Previous positions include music director and conductor of the Franco-American Vocal Academy in France; the Austrian-American Mozart Academy in Salzburg; and the University of Michigan Life Sciences Orchestra. Clinton served as assistant conductor for the Austin Symphony, International Institute of Vocal Arts in Chiari, Italy, the University of Michigan Opera Theater, and the University of Michigan Symphony and Philharmonia Orchestras.

A native Texan, Clinton received his D.M.A. ('09) and M.M. ('06) in Orchestral Conducting from the University of Michigan, where he studied with Kenneth Kiesler and Martin Katz, and a B.M. in Piano Performance ('04) from the University of Texas at Austin.

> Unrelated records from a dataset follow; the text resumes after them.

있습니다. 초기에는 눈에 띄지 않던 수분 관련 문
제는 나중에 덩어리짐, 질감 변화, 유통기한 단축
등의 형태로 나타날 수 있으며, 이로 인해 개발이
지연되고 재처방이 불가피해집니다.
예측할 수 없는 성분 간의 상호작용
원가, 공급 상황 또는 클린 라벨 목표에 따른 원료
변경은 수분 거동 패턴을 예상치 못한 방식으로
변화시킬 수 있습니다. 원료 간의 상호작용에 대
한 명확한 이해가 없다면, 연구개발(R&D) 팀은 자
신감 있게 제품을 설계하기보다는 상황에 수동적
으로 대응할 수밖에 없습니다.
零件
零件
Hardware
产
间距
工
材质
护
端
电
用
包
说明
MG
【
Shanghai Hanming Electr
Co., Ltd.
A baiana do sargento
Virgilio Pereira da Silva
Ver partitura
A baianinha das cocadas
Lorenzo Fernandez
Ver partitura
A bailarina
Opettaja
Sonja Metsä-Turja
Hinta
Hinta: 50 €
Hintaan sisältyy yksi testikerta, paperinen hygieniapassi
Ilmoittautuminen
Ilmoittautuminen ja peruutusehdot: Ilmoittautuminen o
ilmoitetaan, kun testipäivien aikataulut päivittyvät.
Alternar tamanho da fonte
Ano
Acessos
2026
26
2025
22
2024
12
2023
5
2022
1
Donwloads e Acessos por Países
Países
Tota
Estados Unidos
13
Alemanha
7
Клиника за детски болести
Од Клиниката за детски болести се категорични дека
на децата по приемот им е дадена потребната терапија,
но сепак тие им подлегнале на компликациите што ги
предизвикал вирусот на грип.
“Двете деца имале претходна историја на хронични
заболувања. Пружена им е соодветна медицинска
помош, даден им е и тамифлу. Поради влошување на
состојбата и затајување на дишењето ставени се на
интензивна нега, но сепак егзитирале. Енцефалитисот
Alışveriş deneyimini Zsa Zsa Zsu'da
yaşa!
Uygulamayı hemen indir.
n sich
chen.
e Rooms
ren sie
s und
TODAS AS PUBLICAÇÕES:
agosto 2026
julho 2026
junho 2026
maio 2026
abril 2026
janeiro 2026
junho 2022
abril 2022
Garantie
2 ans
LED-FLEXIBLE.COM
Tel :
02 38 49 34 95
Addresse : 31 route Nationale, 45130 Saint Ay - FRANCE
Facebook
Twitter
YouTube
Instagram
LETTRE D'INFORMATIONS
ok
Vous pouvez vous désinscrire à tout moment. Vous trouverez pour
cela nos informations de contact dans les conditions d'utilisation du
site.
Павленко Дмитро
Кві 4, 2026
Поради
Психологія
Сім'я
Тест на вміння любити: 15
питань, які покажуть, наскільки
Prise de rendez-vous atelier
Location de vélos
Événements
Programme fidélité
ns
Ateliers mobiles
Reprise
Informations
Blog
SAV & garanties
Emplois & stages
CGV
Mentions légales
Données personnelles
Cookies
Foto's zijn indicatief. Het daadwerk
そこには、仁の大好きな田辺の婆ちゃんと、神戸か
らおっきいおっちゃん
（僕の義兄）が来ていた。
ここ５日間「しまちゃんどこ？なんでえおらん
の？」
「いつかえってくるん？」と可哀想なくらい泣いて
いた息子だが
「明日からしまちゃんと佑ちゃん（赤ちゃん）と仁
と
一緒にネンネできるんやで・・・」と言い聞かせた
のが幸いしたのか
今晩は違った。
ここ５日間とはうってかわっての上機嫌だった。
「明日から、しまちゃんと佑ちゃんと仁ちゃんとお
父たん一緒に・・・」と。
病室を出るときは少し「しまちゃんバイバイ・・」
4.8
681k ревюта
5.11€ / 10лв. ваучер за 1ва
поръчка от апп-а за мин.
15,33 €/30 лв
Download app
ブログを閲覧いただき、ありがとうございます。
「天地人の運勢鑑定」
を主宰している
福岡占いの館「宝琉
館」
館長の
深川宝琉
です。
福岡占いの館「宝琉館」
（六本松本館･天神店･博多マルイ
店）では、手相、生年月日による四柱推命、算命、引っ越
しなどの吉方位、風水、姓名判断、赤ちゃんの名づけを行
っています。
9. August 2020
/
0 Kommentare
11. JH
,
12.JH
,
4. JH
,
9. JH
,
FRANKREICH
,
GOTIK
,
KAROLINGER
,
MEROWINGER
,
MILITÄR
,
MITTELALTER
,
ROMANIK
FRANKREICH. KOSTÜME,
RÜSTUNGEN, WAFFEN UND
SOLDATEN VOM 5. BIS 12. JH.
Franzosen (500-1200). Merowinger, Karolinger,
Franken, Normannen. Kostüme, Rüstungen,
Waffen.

Orchestra Seattle and the Seattle Chamber Singers (OSSCS) is a thriving volunteer based organization with deep roots in the Seattle community. It consists of a 60-member semi-professional orchestra and a 45-voice chorus. Membership in both groups is by audition and includes professional musicians, music teachers, and highly skilled amateurs who came together to work under the direction of OSSCS founder and visionary George Shangrow. During its 44-year history, OSSCS has made an extensive tour of the orchestral and choral literature and has sought to promote new music by Northwest composers using the finest local instrumental and vocal soloists. The ensembles have attained special recognition for their interpretations of the music of Handel and Bach and have introduced rarely-heard choral masterpieces to Seattle audiences, such as Handel's Israel in Egypt, Monteverdi's 1610 Vespers, and Haydn's The Seasons. Praised by critics for their vibrant sound and spirited, disciplined singing, the Seattle Chamber Singers also delight in performing classics such as Handel's Messiah, Beethoven's Ninth Symphony, and Brahms' German Requiem. After George Shangrow's unexpected and tragic death in 2010, OSSCS presented three seasons of concerts led by guest conductors. In 2013 OSSCS welcomed Clinton Smith as music director to usher in a new era of music by, and for, the Northwest.